## Page-level text extractions

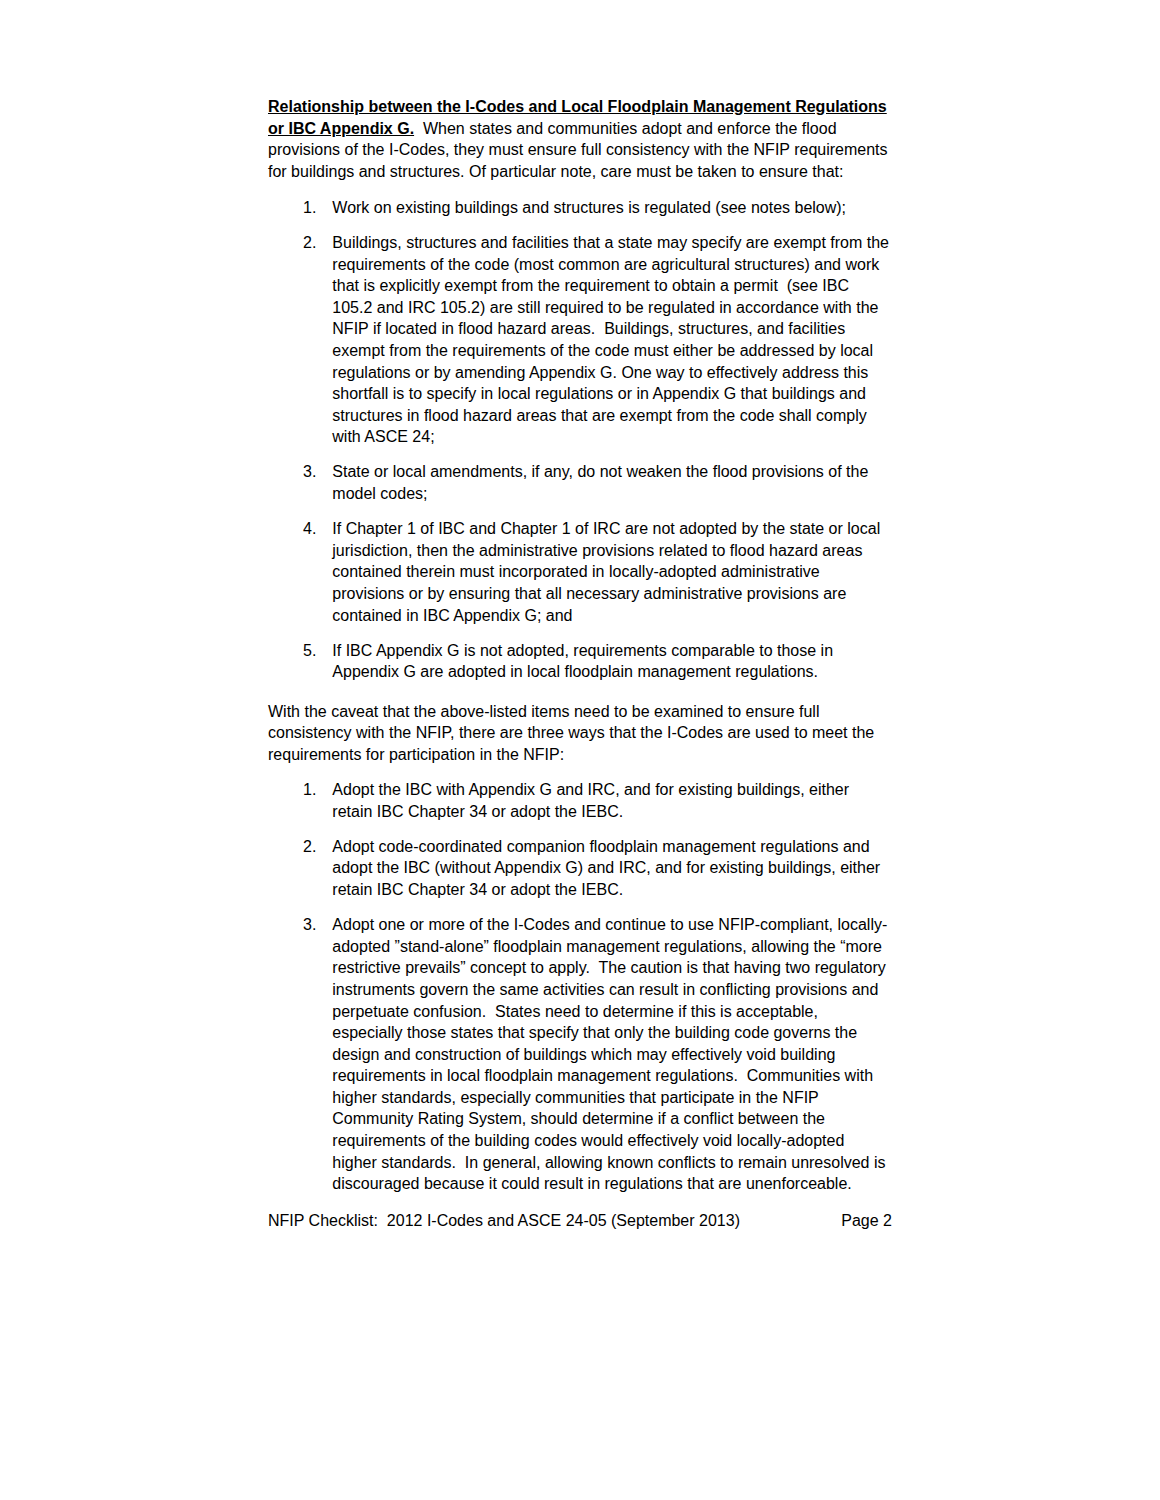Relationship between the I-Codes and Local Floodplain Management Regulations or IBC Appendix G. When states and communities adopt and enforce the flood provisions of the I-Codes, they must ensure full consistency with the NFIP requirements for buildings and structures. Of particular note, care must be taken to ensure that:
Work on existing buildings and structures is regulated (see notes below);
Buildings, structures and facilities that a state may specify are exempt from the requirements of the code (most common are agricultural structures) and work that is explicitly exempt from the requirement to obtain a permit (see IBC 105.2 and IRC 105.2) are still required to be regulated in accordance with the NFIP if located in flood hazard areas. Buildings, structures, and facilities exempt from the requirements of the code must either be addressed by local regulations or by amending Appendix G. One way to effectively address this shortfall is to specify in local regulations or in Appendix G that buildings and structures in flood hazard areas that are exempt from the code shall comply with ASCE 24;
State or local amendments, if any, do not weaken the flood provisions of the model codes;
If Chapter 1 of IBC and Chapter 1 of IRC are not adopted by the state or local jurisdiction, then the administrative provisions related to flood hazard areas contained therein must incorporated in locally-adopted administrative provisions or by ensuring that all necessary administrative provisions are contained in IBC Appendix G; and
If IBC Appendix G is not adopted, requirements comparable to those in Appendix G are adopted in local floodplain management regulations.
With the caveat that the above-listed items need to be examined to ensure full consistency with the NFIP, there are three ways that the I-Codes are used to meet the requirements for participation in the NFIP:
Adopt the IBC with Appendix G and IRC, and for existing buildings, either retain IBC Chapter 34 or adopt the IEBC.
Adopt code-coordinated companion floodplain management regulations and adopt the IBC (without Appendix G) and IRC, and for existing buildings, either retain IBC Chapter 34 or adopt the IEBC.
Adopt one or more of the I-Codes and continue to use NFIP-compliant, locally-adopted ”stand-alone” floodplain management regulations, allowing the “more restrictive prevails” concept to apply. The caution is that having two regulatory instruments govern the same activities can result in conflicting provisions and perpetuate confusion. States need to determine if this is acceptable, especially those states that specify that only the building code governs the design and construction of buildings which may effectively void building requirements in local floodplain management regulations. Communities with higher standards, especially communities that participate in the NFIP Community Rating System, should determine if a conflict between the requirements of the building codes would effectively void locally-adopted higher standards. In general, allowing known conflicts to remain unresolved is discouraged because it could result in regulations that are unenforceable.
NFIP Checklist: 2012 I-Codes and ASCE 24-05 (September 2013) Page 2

## Work task
From the records above, print exactly the lines that run from the line with "State or local amendments, if" to the line with "With the caveat", inclusive.

## Finished task
State or local amendments, if any, do not weaken the flood provisions of the model codes;
If Chapter 1 of IBC and Chapter 1 of IRC are not adopted by the state or local jurisdiction, then the administrative provisions related to flood hazard areas contained therein must incorporated in locally-adopted administrative provisions or by ensuring that all necessary administrative provisions are contained in IBC Appendix G; and
If IBC Appendix G is not adopted, requirements comparable to those in Appendix G are adopted in local floodplain management regulations.
With the caveat that the above-listed items need to be examined to ensure full consistency with the NFIP, there are three ways that the I-Codes are used to meet the requirements for participation in the NFIP:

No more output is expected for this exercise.